Drug insurance within the top three medigap plans is far more costly than a separate catastrophic policy with a large deductible, but Congress made it illegal to offer such an inexpensive policy. The standard plans, by contrast, leave seniors dangerously exposed to unusually high drug costs. The annual deductible in the standardized plans is too low ($250), co‐​payments are high (50 percent), and drug expenses that exceed $6,250 are not covered by even the most expensive plan. “Only 17 percent of Medicare beneficiaries will spend more than $5,000 on prescription drugs in 2005,” CBO estimates, “but their combines spending will make up nearly 54 percent of total drug expenditures by Medicare beneficiaries that year.”

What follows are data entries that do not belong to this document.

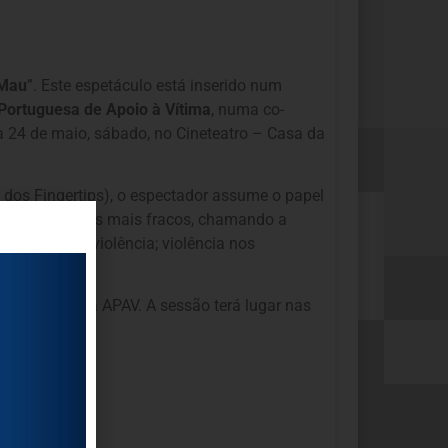
Mau
”. Este espetáculo está inserido num
ortuguesa de Apoio à Vítima
, numa co-
 24 de maio, sábado, no Cineteatro – Casa da
a dos Fingertips), o espectador assume o papel
 fortes sobre os mais fracos, chamando a
vítimas de violência; violência nos
resentante da APAV. A sessão terá lugar nas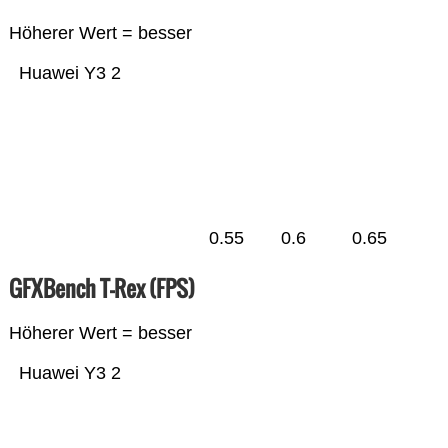
Höherer Wert = besser
Huawei Y3 2
0.55
0.6
0.65
GFXBench T-Rex (FPS)
Höherer Wert = besser
Huawei Y3 2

People are generally quite satisfied with the quality, choices and prices of goods and services they buy in the competitive marketplace. If you don’t like one supermarket or restaurant, you try another. Once the government gets involved in either providing services directly (schools and postal service) or mandating how private services must be provided (the standardized medigap policies), the resulting loss of choice and competition invariably leaves many people unsatisfied.

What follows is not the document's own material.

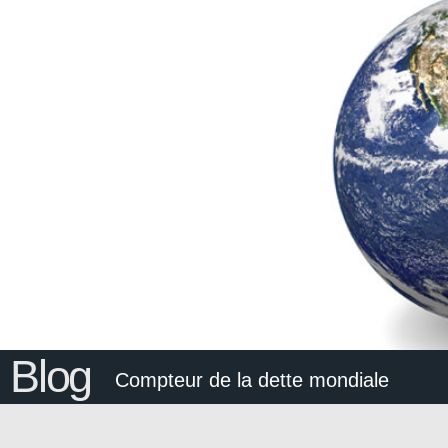
Blog
Compteur de la dette mondiale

The appropriate solution would be to minimize government involvement in such matters, such as leaving medical insurance questions to the insurance companies and their customers. But the idea of solving government blunders by undoing them rarely gets much political attention. Instead, politicians invariably offer to fix problems caused by one overpriced, overbearing government program by adding yet another overpriced, overbearing government program. So it is today with these competing plans to fix the simple problem of federally limited access to drug insurance by granting huge subsidies to old folks, regardless of their income or wealth. Fixing the access problem would be extremely easy, and the cost to taxpayers would be just what it should be — zero.